Source data

● ● ● ●

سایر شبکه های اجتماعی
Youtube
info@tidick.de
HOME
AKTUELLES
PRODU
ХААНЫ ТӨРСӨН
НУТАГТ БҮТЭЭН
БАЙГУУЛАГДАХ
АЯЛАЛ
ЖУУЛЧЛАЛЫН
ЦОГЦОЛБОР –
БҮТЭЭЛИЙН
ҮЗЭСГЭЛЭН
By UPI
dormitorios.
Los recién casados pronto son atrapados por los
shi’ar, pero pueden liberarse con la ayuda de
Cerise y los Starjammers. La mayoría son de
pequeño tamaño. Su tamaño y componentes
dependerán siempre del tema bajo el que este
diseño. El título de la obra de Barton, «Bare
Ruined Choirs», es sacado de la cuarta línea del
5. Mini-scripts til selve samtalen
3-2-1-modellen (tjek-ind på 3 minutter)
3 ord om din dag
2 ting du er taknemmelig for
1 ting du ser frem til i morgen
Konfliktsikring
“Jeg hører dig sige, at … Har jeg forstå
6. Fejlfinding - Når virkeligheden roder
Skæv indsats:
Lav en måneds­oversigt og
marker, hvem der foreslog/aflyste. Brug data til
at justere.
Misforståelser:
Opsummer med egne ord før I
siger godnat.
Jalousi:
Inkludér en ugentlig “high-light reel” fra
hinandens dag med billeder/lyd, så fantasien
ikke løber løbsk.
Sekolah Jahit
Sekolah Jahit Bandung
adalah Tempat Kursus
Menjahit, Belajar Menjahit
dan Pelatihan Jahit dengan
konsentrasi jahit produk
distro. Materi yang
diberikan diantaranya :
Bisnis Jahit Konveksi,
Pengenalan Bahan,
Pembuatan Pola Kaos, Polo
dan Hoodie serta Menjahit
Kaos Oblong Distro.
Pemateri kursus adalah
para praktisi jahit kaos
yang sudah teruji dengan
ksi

● ● ● ●

> [What you are asked to do] All entries should be transcribed verbatim.

> [Result]
سایر شبکه های اجتماعی
Youtube
info@tidick.de
HOME
AKTUELLES
PRODU
ХААНЫ ТӨРСӨН
НУТАГТ БҮТЭЭН
БАЙГУУЛАГДАХ
АЯЛАЛ
ЖУУЛЧЛАЛЫН
ЦОГЦОЛБОР –
БҮТЭЭЛИЙН
ҮЗЭСГЭЛЭН
By UPI
dormitorios.
Los recién casados pronto son atrapados por los
shi’ar, pero pueden liberarse con la ayuda de
Cerise y los Starjammers. La mayoría son de
pequeño tamaño. Su tamaño y componentes
dependerán siempre del tema bajo el que este
diseño. El título de la obra de Barton, «Bare
Ruined Choirs», es sacado de la cuarta línea del
5. Mini-scripts til selve samtalen
3-2-1-modellen (tjek-ind på 3 minutter)
3 ord om din dag
2 ting du er taknemmelig for
1 ting du ser frem til i morgen
Konfliktsikring
“Jeg hører dig sige, at … Har jeg forstå
6. Fejlfinding - Når virkeligheden roder
Skæv indsats:
Lav en måneds­oversigt og
marker, hvem der foreslog/aflyste. Brug data til
at justere.
Misforståelser:
Opsummer med egne ord før I
siger godnat.
Jalousi:
Inkludér en ugentlig “high-light reel” fra
hinandens dag med billeder/lyd, så fantasien
ikke løber løbsk.
Sekolah Jahit
Sekolah Jahit Bandung
adalah Tempat Kursus
Menjahit, Belajar Menjahit
dan Pelatihan Jahit dengan
konsentrasi jahit produk
distro. Materi yang
diberikan diantaranya :
Bisnis Jahit Konveksi,
Pengenalan Bahan,
Pembuatan Pola Kaos, Polo
dan Hoodie serta Menjahit
Kaos Oblong Distro.
Pemateri kursus adalah
para praktisi jahit kaos
yang sudah teruji dengan
ksi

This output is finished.